◆ **REQUEST**
Pull out every line of the items that contains the word "instrument".

◆ **SUPPLIED RECORDS**

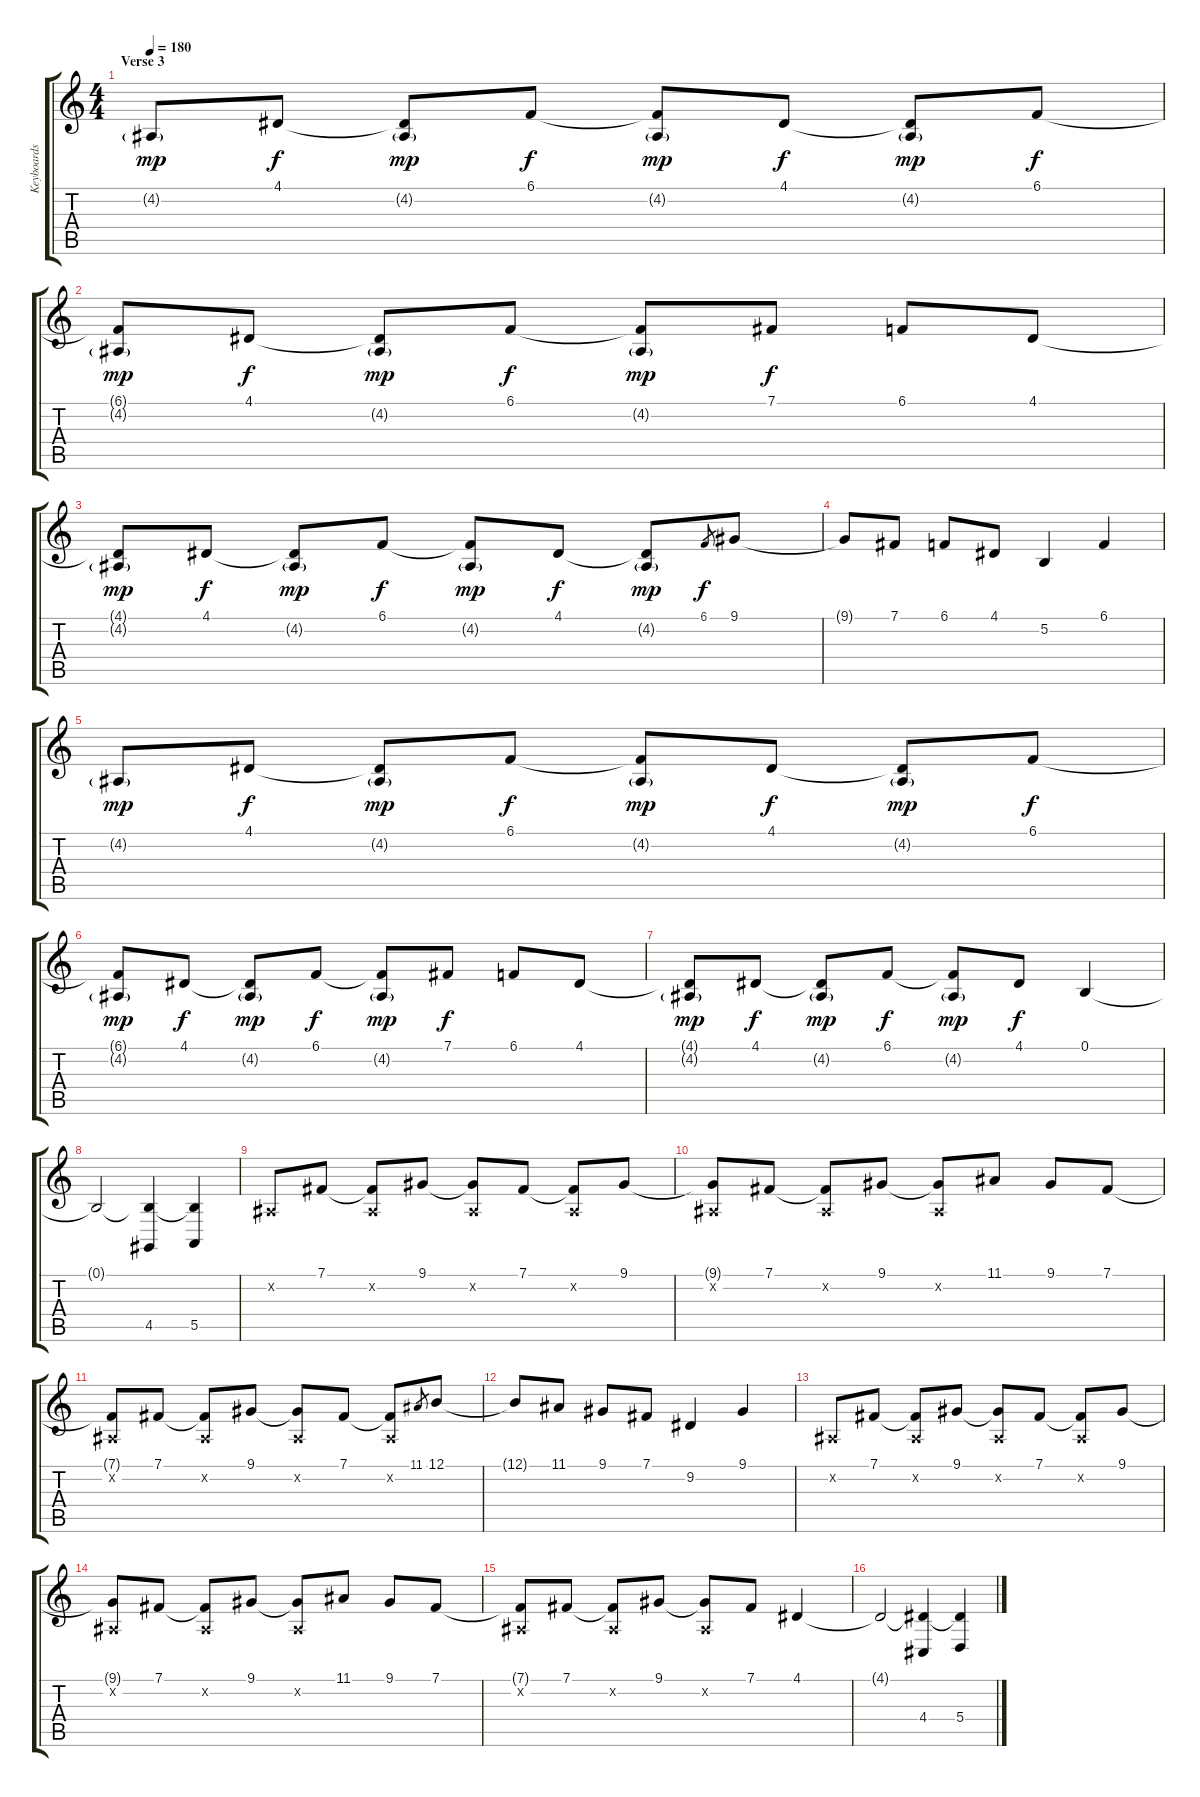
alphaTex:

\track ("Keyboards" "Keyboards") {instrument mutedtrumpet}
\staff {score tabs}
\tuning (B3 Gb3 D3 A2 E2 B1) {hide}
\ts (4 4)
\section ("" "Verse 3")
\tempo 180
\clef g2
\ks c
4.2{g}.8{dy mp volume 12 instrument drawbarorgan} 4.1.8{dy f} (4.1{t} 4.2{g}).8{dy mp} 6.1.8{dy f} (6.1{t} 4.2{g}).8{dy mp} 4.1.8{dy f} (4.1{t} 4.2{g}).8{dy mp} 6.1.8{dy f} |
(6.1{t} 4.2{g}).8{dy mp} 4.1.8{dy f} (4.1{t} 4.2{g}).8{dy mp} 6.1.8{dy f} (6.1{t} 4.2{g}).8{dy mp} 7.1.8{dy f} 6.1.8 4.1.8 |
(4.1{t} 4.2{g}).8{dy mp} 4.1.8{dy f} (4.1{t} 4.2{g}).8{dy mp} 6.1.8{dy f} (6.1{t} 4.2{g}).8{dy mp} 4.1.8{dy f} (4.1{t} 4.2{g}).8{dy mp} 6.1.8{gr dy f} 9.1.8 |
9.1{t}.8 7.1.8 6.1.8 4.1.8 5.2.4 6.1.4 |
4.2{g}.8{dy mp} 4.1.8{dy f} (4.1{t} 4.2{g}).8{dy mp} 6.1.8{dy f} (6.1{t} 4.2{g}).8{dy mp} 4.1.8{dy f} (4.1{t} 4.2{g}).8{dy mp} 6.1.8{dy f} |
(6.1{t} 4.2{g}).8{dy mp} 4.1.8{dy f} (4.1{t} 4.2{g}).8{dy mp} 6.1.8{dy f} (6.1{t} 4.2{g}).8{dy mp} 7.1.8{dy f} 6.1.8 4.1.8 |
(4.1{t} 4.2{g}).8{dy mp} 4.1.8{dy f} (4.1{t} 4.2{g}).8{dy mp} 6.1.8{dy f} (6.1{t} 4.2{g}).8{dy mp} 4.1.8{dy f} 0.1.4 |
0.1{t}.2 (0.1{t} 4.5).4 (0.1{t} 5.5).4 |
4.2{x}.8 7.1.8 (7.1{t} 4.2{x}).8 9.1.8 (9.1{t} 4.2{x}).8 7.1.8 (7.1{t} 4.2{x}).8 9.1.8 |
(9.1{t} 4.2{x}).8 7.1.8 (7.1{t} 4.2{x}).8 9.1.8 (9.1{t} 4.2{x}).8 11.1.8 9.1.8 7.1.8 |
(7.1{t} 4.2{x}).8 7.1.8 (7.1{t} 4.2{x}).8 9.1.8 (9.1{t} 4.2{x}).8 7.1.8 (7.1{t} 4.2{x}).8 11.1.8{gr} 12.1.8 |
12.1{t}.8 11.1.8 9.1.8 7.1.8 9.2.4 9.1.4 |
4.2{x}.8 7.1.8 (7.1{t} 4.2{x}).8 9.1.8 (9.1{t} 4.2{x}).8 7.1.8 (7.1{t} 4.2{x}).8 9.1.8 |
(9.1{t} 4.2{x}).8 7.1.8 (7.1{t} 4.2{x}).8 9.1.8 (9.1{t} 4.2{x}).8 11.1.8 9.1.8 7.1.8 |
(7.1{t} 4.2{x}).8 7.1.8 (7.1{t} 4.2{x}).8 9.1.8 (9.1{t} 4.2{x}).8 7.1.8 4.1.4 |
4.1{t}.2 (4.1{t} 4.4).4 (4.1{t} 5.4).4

◆ **ANSWER TO THE PROBLEM**
\track ("Keyboards" "Keyboards") {instrument mutedtrumpet}
4.2{g}.8{dy mp volume 12 instrument drawbarorgan} 4.1.8{dy f} (4.1{t} 4.2{g}).8{dy mp} 6.1.8{dy f} (6.1{t} 4.2{g}).8{dy mp} 4.1.8{dy f} (4.1{t} 4.2{g}).8{dy mp} 6.1.8{dy f} |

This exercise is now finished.